#### Dataset
▬▬▬▬▬▬
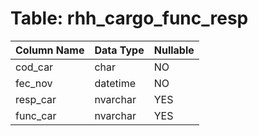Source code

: # Table: rhh_cargo_func_resp

| Column Name | Data Type | Nullable |
|-------------|-----------|----------|
| cod_car | char | NO |
| fec_nov | datetime | NO |
| resp_car | nvarchar | YES |
| func_car | nvarchar | YES |
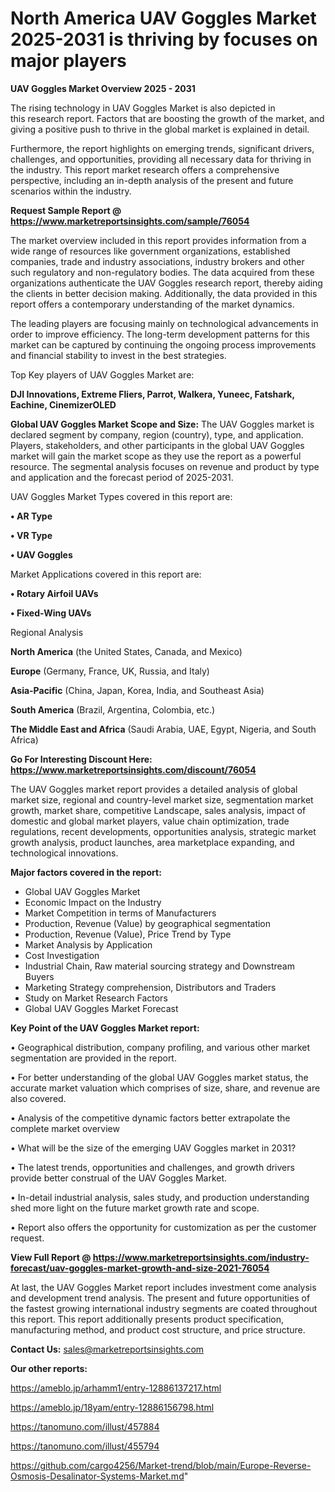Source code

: # North America UAV Goggles Market 2025-2031 is thriving by focuses on major players

<Strong> UAV Goggles Market Overview 2025 - 2031</strong>

The rising technology in UAV Goggles Market is also depicted in this research report. Factors that are boosting the growth of the market, and giving a positive push to thrive in the global market is explained in detail.

Furthermore, the report highlights on emerging trends, significant drivers, challenges, and opportunities, providing all necessary data for thriving in the industry. This report market research offers a comprehensive perspective, including an in-depth analysis of the present and future scenarios within the industry.

<strong>Request Sample Report @ <a href=https://www.marketreportsinsights.com/sample/76054>https://www.marketreportsinsights.com/sample/76054</a></strong>

The market overview included in this report provides information from a wide range of resources like government organizations, established companies, trade and industry associations, industry brokers and other such regulatory and non-regulatory bodies. The data acquired from these organizations authenticate the UAV Goggles research report, thereby aiding the clients in better decision making. Additionally, the data provided in this report offers a contemporary understanding of the market dynamics.

The leading players are focusing mainly on technological advancements in order to improve efficiency. The long-term development patterns for this market can be captured by continuing the ongoing process improvements and financial stability to invest in the best strategies.

Top Key players of UAV Goggles Market are:

<strong>DJI Innovations, Extreme Fliers, Parrot, Walkera, Yuneec, Fatshark, Eachine, CinemizerOLED</strong>

<strong><b>Global UAV Goggles Market Scope and Size:</b></strong>
The UAV Goggles market is declared segment by company, region (country), type, and application. Players, stakeholders, and other participants in the global UAV Goggles market will gain the market scope as they use the report as a powerful resource. The segmental analysis focuses on revenue and product by type and application and the forecast period of 2025-2031.

UAV Goggles Market Types covered in this report are:

<strong>• AR Type

• VR Type

• UAV Goggles</strong>

Market Applications covered in this report are:

<strong>• Rotary Airfoil UAVs

• Fixed-Wing UAVs</strong> 

Regional Analysis

<strong>North America</strong> (the United States, Canada, and Mexico)

<strong>Europe</strong> (Germany, France, UK, Russia, and Italy)

<strong>Asia-Pacific</strong> (China, Japan, Korea, India, and Southeast Asia)

<strong>South America</strong> (Brazil, Argentina, Colombia, etc.)

<strong>The Middle East and Africa</strong> (Saudi Arabia, UAE, Egypt, Nigeria, and South Africa)

<strong>Go For Interesting Discount Here: <a href=https://www.marketreportsinsights.com/discount/76054>https://www.marketreportsinsights.com/discount/76054</a></strong>

The UAV Goggles market report provides a detailed analysis of global market size, regional and country-level market size, segmentation market growth, market share, competitive Landscape, sales analysis, impact of domestic and global market players, value chain optimization, trade regulations, recent developments, opportunities analysis, strategic market growth analysis, product launches, area marketplace expanding, and technological innovations.

<strong><b>Major factors covered in the report:</b></strong>
<ul>
  <li>Global UAV Goggles Market </li>
  <li>Economic Impact on the Industry</li>
  <li>Market Competition in terms of Manufacturers</li>
  <li>Production, Revenue (Value) by geographical segmentation</li>
  <li>Production, Revenue (Value), Price Trend by Type</li>
  <li>Market Analysis by Application</li>
  <li>Cost Investigation</li>
  <li>Industrial Chain, Raw material sourcing strategy and Downstream Buyers</li>
  <li>Marketing Strategy comprehension, Distributors and Traders</li>
  <li>Study on Market Research Factors</li>
  <li>Global UAV Goggles Market Forecast</li>
</ul>

<strong><b>Key Point of the UAV Goggles Market report:</b></strong>

• Geographical distribution, company profiling, and various other market segmentation are provided in the report.

• For better understanding of the global UAV Goggles market status, the accurate market valuation which comprises of size, share, and revenue are also covered.

• Analysis of the competitive dynamic factors better extrapolate the complete market overview

• What will be the size of the emerging UAV Goggles market in 2031?

• The latest trends, opportunities and challenges, and growth drivers provide better construal of the UAV Goggles Market.

• In-detail industrial analysis, sales study, and production understanding shed more light on the future market growth rate and scope.

• Report also offers the opportunity for customization as per the customer request.

<strong><b>View Full Report @ <a href=https://www.marketreportsinsights.com/industry-forecast/uav-goggles-market-growth-and-size-2021-76054>https://www.marketreportsinsights.com/industry-forecast/uav-goggles-market-growth-and-size-2021-76054</a></b></strong>


At last, the UAV Goggles Market report includes investment come analysis and development trend analysis. The present and future opportunities of the fastest growing international industry segments are coated throughout this report. This report additionally presents product specification, manufacturing method, and product cost structure, and price structure.

<strong>Contact Us:</strong>
sales@marketreportsinsights.com

<strong>Our other reports:</strong>

<a href=https://ameblo.jp/arhamm1/entry-12886137217.html>https://ameblo.jp/arhamm1/entry-12886137217.html</a>

<a href=https://ameblo.jp/18yam/entry-12886156798.html>https://ameblo.jp/18yam/entry-12886156798.html</a>

<a href=https://tanomuno.com/illust/457884>https://tanomuno.com/illust/457884</a>

<a href=https://tanomuno.com/illust/455794>https://tanomuno.com/illust/455794</a>

<a href=https://github.com/cargo4256/Market-trend/blob/main/Europe-Reverse-Osmosis-Desalinator-Systems-Market.md>https://github.com/cargo4256/Market-trend/blob/main/Europe-Reverse-Osmosis-Desalinator-Systems-Market.md</a>"
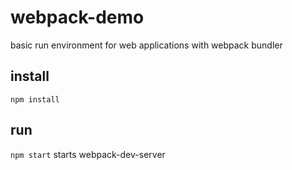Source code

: # webpack-demo
basic run environment for web applications with webpack bundler

## install
`npm install`

## run
`npm start`
starts webpack-dev-server

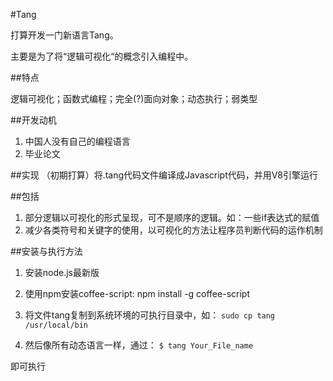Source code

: #Tang

打算开发一门新语言Tang。

主要是为了将“逻辑可视化“的概念引入编程中。

##特点

逻辑可视化；函数式编程；完全(?)面向对象；动态执行；弱类型

##开发动机

1. 中国人没有自己的编程语言
1. 毕业论文

##实现
（初期打算）将.tang代码文件编译成Javascript代码，并用V8引擎运行

##包括

1. 部分逻辑以可视化的形式呈现，可不是顺序的逻辑。如：一些if表达式的赋值
1. 减少各类符号和关键字的使用，以可视化的方法让程序员判断代码的运作机制

##安装与执行方法

1. 安装node.js最新版
2. 使用npm安装coffee-script: npm install -g coffee-script
3. 将文件tang复制到系统环境的可执行目录中，如：
    `sudo cp tang /usr/local/bin`

4. 然后像所有动态语言一样，通过：
    `$ tang Your_File_name`

即可执行
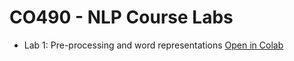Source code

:# CO490 - NLP Course Labs


 - Lab 1: Pre-processing and word representations [Open in Colab](https://colab.research.google.com/github/ImperialNLP/NLPLabs/blob/master/01_preprocessing_and_embeddings.ipynb)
▬▬▬▬▬▬
#### Written task
Return every entry above word for word, and include no images.

#### Completed task
Source code

: # Table: rhh_cargo_func_resp

| Column Name | Data Type | Nullable |
|-------------|-----------|----------|
| cod_car | char | NO |
| fec_nov | datetime | NO |
| resp_car | nvarchar | YES |
| func_car | nvarchar | YES |
Source code

: # North America UAV Goggles Market 2025-2031 is thriving by focuses on major players

<Strong> UAV Goggles Market Overview 2025 - 2031</strong>

The rising technology in UAV Goggles Market is also depicted in this research report. Factors that are boosting the growth of the market, and giving a positive push to thrive in the global market is explained in detail.

Furthermore, the report highlights on emerging trends, significant drivers, challenges, and opportunities, providing all necessary data for thriving in the industry. This report market research offers a comprehensive perspective, including an in-depth analysis of the present and future scenarios within the industry.

<strong>Request Sample Report @ <a href=https://www.marketreportsinsights.com/sample/76054>https://www.marketreportsinsights.com/sample/76054</a></strong>

The market overview included in this report provides information from a wide range of resources like government organizations, established companies, trade and industry associations, industry brokers and other such regulatory and non-regulatory bodies. The data acquired from these organizations authenticate the UAV Goggles research report, thereby aiding the clients in better decision making. Additionally, the data provided in this report offers a contemporary understanding of the market dynamics.

The leading players are focusing mainly on technological advancements in order to improve efficiency. The long-term development patterns for this market can be captured by continuing the ongoing process improvements and financial stability to invest in the best strategies.

Top Key players of UAV Goggles Market are:

<strong>DJI Innovations, Extreme Fliers, Parrot, Walkera, Yuneec, Fatshark, Eachine, CinemizerOLED</strong>

<strong><b>Global UAV Goggles Market Scope and Size:</b></strong>
The UAV Goggles market is declared segment by company, region (country), type, and application. Players, stakeholders, and other participants in the global UAV Goggles market will gain the market scope as they use the report as a powerful resource. The segmental analysis focuses on revenue and product by type and application and the forecast period of 2025-2031.

UAV Goggles Market Types covered in this report are:

<strong>• AR Type

• VR Type

• UAV Goggles</strong>

Market Applications covered in this report are:

<strong>• Rotary Airfoil UAVs

• Fixed-Wing UAVs</strong> 

Regional Analysis

<strong>North America</strong> (the United States, Canada, and Mexico)

<strong>Europe</strong> (Germany, France, UK, Russia, and Italy)

<strong>Asia-Pacific</strong> (China, Japan, Korea, India, and Southeast Asia)

<strong>South America</strong> (Brazil, Argentina, Colombia, etc.)

<strong>The Middle East and Africa</strong> (Saudi Arabia, UAE, Egypt, Nigeria, and South Africa)

<strong>Go For Interesting Discount Here: <a href=https://www.marketreportsinsights.com/discount/76054>https://www.marketreportsinsights.com/discount/76054</a></strong>

The UAV Goggles market report provides a detailed analysis of global market size, regional and country-level market size, segmentation market growth, market share, competitive Landscape, sales analysis, impact of domestic and global market players, value chain optimization, trade regulations, recent developments, opportunities analysis, strategic market growth analysis, product launches, area marketplace expanding, and technological innovations.

<strong><b>Major factors covered in the report:</b></strong>
<ul>
  <li>Global UAV Goggles Market </li>
  <li>Economic Impact on the Industry</li>
  <li>Market Competition in terms of Manufacturers</li>
  <li>Production, Revenue (Value) by geographical segmentation</li>
  <li>Production, Revenue (Value), Price Trend by Type</li>
  <li>Market Analysis by Application</li>
  <li>Cost Investigation</li>
  <li>Industrial Chain, Raw material sourcing strategy and Downstream Buyers</li>
  <li>Marketing Strategy comprehension, Distributors and Traders</li>
  <li>Study on Market Research Factors</li>
  <li>Global UAV Goggles Market Forecast</li>
</ul>

<strong><b>Key Point of the UAV Goggles Market report:</b></strong>

• Geographical distribution, company profiling, and various other market segmentation are provided in the report.

• For better understanding of the global UAV Goggles market status, the accurate market valuation which comprises of size, share, and revenue are also covered.

• Analysis of the competitive dynamic factors better extrapolate the complete market overview

• What will be the size of the emerging UAV Goggles market in 2031?

• The latest trends, opportunities and challenges, and growth drivers provide better construal of the UAV Goggles Market.

• In-detail industrial analysis, sales study, and production understanding shed more light on the future market growth rate and scope.

• Report also offers the opportunity for customization as per the customer request.

<strong><b>View Full Report @ <a href=https://www.marketreportsinsights.com/industry-forecast/uav-goggles-market-growth-and-size-2021-76054>https://www.marketreportsinsights.com/industry-forecast/uav-goggles-market-growth-and-size-2021-76054</a></b></strong>


At last, the UAV Goggles Market report includes investment come analysis and development trend analysis. The present and future opportunities of the fastest growing international industry segments are coated throughout this report. This report additionally presents product specification, manufacturing method, and product cost structure, and price structure.

<strong>Contact Us:</strong>
sales@marketreportsinsights.com

<strong>Our other reports:</strong>

<a href=https://ameblo.jp/arhamm1/entry-12886137217.html>https://ameblo.jp/arhamm1/entry-12886137217.html</a>

<a href=https://ameblo.jp/18yam/entry-12886156798.html>https://ameblo.jp/18yam/entry-12886156798.html</a>

<a href=https://tanomuno.com/illust/457884>https://tanomuno.com/illust/457884</a>

<a href=https://tanomuno.com/illust/455794>https://tanomuno.com/illust/455794</a>

<a href=https://github.com/cargo4256/Market-trend/blob/main/Europe-Reverse-Osmosis-Desalinator-Systems-Market.md>https://github.com/cargo4256/Market-trend/blob/main/Europe-Reverse-Osmosis-Desalinator-Systems-Market.md</a>"
Source code

: # webpack-demo
basic run environment for web applications with webpack bundler

## install
`npm install`

## run
`npm start`
starts webpack-dev-server

Source code

: #Tang

打算开发一门新语言Tang。

主要是为了将“逻辑可视化“的概念引入编程中。

##特点

逻辑可视化；函数式编程；完全(?)面向对象；动态执行；弱类型

##开发动机

1. 中国人没有自己的编程语言
1. 毕业论文

##实现
（初期打算）将.tang代码文件编译成Javascript代码，并用V8引擎运行

##包括

1. 部分逻辑以可视化的形式呈现，可不是顺序的逻辑。如：一些if表达式的赋值
1. 减少各类符号和关键字的使用，以可视化的方法让程序员判断代码的运作机制

##安装与执行方法

1. 安装node.js最新版
2. 使用npm安装coffee-script: npm install -g coffee-script
3. 将文件tang复制到系统环境的可执行目录中，如：
    `sudo cp tang /usr/local/bin`

4. 然后像所有动态语言一样，通过：
    `$ tang Your_File_name`

即可执行
Source code

:# CO490 - NLP Course Labs


 - Lab 1: Pre-processing and word representations [Open in Colab](https://colab.research.google.com/github/ImperialNLP/NLPLabs/blob/master/01_preprocessing_and_embeddings.ipynb)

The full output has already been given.